Выбрать главу
огонь, что сегодня готовит тебе еду и греет тебя, – тот же огонь, что завтра тебя сожжет

– Невозможно, совершенно невозможно, это какое-то прискорбное недоразумение. Мои животные любят меня, нуждаются во мне. Вся Джидада любит меня и нуждается во мне. Меня любит вся Африка. И я знаю, в глубине души меня любит даже королева Англии. И весь мир меня любит. Нет, это не может быть правдой! – негодовал Старый Конь в таком изумлении, что стал заикаться, с такой горечью, что, пусти ему кровь, на вкус она была бы как деготь.

И тут вошли, блистая наградами, генералы в сопровождении небольшого отряда переговорщиков, которым поручалось убедить Старого Коня, что и в самом деле настал его рассвет. Все головы опущены, взоры потуплены, не в силах взглянуть в смертоубийственные очи Отца Народа, – ведь даже в плену его почитали по-прежнему. Один генерал, в низко натянутой фуражке, подтвердил подавленным голосом:

– Да, боюсь, это правда, Ваше Превосходительство, сэр, все действительно так.

Генерал Дар Биби был круглым пухлым псом с робкой мордашкой. Его выбрали говорить, потому что из всех присутствующих псов он обладал, помимо спокойствия, и лучшим знанием английского – разумеется, излюбленного языка гнева Старого Коня.

– Как – так? – гремел Отец Народа; он хотел услышать все из уст самих предателей.

– Так, как есть, Ваше Превосходительство, мой дорогой сэр, – мямлил генерал Дар Биби, пряча глаза.

– Как – так? Что это за хре́ново «так», которое есть, генерал Дар Биби? И с каких пор я тебе «дорогой», я тебе что, самка? И почему ты не посмотришь мне в глаза и не назовешь все своими именами – это сраный переворот вена нджа, мгодойи мсатаньеко![35] – проревел Старый Конь на родном языке генерала.

Все звери вокруг вздрогнули – не из-за гнева Старого Коня, а потому, что за все годы никто не слышал, чтобы он ругался, тем более на языке, на котором, как известно, говорил плоховато.

– Нет, Ваше Превосходительство, сэр! Я знаю, чем это кажется, дорогой сэр, но это совсем не то, чем кажется, ни к чему навешивать ярлыки, сэр, – сказал генерал Дар Биби.

Он все еще прятал глаза, но переглянулся со своим начальником – генералом Иудой Добротой Резой. Его не радовало, что всю грязную работу свалили на него, а генерал, который, учитывая его роль в этом бардаке, и должен бы говорить, отмалчивался в сторонке, как невеста. Более того, генерал Дар Биби, несмотря на свое легендарное спокойствие, все больше нервничал и волновался – и надеялся, что ситуация не выйдет из-под контроля. Планировалось уболтать Его Превосходительство. И что важнее – не сделать ни единого выстрела. А самое важное – выставить все не тем, чем кажется.
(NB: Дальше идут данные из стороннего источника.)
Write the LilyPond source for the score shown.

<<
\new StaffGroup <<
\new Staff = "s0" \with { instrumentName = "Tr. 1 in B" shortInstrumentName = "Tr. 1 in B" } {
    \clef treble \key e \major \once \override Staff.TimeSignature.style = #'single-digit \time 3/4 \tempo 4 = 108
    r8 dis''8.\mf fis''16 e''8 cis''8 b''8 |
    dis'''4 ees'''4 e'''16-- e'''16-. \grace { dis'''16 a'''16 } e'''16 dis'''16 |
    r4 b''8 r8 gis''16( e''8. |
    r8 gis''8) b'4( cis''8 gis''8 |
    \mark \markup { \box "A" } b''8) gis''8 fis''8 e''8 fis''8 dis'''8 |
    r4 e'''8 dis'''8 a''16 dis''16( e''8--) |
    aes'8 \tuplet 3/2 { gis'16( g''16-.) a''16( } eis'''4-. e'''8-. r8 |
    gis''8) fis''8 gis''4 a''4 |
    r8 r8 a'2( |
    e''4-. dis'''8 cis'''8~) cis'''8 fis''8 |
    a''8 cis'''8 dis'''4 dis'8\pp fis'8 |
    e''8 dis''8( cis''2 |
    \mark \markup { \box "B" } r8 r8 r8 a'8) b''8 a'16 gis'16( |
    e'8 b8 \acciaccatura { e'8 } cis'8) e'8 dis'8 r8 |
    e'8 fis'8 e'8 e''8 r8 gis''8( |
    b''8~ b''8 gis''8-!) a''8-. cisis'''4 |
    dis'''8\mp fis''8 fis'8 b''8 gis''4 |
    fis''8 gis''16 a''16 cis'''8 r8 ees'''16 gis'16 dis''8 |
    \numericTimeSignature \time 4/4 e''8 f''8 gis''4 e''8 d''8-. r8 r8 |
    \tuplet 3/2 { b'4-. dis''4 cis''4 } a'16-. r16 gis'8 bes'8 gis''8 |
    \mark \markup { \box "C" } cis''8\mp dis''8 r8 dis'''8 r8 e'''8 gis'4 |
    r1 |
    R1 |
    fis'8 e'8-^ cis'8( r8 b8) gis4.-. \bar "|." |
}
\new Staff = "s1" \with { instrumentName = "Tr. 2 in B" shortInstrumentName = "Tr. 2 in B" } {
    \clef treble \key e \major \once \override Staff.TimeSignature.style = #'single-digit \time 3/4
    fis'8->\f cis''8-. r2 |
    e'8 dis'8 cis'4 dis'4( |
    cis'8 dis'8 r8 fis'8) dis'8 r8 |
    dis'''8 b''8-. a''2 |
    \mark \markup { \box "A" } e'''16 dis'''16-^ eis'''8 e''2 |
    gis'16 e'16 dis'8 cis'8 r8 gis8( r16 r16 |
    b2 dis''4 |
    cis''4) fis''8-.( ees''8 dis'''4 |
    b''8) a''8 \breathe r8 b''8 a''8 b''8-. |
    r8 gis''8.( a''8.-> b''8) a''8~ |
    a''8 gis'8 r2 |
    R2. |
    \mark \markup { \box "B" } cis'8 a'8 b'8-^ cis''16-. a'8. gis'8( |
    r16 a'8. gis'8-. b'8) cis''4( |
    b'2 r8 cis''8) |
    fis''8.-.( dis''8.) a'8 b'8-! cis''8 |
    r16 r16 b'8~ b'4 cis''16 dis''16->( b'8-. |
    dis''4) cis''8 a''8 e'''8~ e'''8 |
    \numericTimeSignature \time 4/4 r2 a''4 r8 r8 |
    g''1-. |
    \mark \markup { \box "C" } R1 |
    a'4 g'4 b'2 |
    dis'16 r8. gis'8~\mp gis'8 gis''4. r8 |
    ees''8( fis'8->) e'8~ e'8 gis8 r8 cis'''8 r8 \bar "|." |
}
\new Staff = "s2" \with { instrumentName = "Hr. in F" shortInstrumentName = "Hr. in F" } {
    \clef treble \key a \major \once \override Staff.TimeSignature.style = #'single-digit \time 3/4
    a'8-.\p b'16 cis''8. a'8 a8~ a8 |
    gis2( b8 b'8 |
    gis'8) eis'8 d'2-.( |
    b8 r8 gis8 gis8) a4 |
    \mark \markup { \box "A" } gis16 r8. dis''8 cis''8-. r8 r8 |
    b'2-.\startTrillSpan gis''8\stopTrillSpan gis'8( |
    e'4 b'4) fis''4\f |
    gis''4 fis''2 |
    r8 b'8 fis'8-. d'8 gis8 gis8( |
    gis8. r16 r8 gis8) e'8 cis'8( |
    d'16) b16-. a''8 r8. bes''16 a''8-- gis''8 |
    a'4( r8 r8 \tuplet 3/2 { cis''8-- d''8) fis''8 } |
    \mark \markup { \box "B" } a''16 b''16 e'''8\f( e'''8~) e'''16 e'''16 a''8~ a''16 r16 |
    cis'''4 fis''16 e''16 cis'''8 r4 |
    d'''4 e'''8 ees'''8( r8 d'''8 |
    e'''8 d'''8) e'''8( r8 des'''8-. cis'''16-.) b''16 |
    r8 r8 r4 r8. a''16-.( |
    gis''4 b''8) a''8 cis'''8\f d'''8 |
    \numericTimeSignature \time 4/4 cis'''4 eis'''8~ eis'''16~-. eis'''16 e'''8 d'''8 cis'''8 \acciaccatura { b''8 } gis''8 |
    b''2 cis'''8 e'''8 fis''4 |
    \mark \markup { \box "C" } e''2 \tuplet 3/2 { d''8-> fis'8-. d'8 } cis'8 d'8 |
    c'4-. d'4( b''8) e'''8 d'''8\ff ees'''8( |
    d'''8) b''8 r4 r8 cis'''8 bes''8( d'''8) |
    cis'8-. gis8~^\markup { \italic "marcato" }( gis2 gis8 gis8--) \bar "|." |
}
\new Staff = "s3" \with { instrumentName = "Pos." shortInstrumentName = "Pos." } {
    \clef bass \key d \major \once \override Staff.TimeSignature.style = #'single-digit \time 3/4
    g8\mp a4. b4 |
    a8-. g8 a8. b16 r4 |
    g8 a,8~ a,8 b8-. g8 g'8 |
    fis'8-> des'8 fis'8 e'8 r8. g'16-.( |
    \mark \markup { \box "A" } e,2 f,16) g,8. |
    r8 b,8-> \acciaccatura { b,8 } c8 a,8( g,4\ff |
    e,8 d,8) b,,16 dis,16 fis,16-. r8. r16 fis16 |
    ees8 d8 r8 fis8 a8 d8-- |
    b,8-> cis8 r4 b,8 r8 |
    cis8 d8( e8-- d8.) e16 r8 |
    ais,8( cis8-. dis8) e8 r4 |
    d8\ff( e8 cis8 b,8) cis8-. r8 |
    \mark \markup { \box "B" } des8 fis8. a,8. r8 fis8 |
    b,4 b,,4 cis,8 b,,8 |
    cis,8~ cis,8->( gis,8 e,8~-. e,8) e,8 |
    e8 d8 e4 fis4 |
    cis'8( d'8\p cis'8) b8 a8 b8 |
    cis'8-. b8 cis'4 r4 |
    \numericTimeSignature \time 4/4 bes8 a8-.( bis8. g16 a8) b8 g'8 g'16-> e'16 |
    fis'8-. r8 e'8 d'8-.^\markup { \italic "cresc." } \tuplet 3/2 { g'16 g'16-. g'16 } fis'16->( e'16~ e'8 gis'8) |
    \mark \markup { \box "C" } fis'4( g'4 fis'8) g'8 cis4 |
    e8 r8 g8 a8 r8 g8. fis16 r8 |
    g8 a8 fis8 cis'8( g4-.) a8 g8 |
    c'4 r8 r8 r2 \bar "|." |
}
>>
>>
– Ну и что вы теперь с нами сделаете, кретины? Думаете, это сойдет вам с… – Доктор Добрая Мать, разгневанная, уязвленная, шокированная, не закончила фразу, потому что все псы до единого развернулись и пронзили ее взглядами. Ослица съежилась под лазерами их глаз – толукути это были единственные ее слова в ту ночь и в следующие три ночи.

– Но объясни, почему ты так со мной поступаешь, Реза? Втягиваешь армию в политику, иве?[36] Ты – из всех животных! Задумал – что? Кровавый переворот, серьезно? Генерал? После всего, что мы прошли, всего, что я для тебя сделал? – рычал Старый Конь, теперь сосредоточив все внимание на бульдоге. Но генерал Иуда Доброта Реза сидел глухой и немой.

– Прошу, сэр, со всем уважением, мы отказываемся называть это переворотом, тем более кровавым, поскольку во всем этом чудесном доме не пролито ни единой капли крови, – отчаянно обвел лапой комнату генерал Дар Биби.

– Какого черта ты несешь, генерал? Сам-то себя слышишь? – громыхал Старый Конь.

– Я только говорю, Ваше Превосходительство, сэр, простую истину: то, что происходит, категорически не является переворотом, – ответил пес.

– Если это не переворот, то что это тогда за херня? – проревел Старый Конь. Он грохнул копытом по столу, и недопитая чашка «Эрл Грея» перевернулась, упала и разбилась.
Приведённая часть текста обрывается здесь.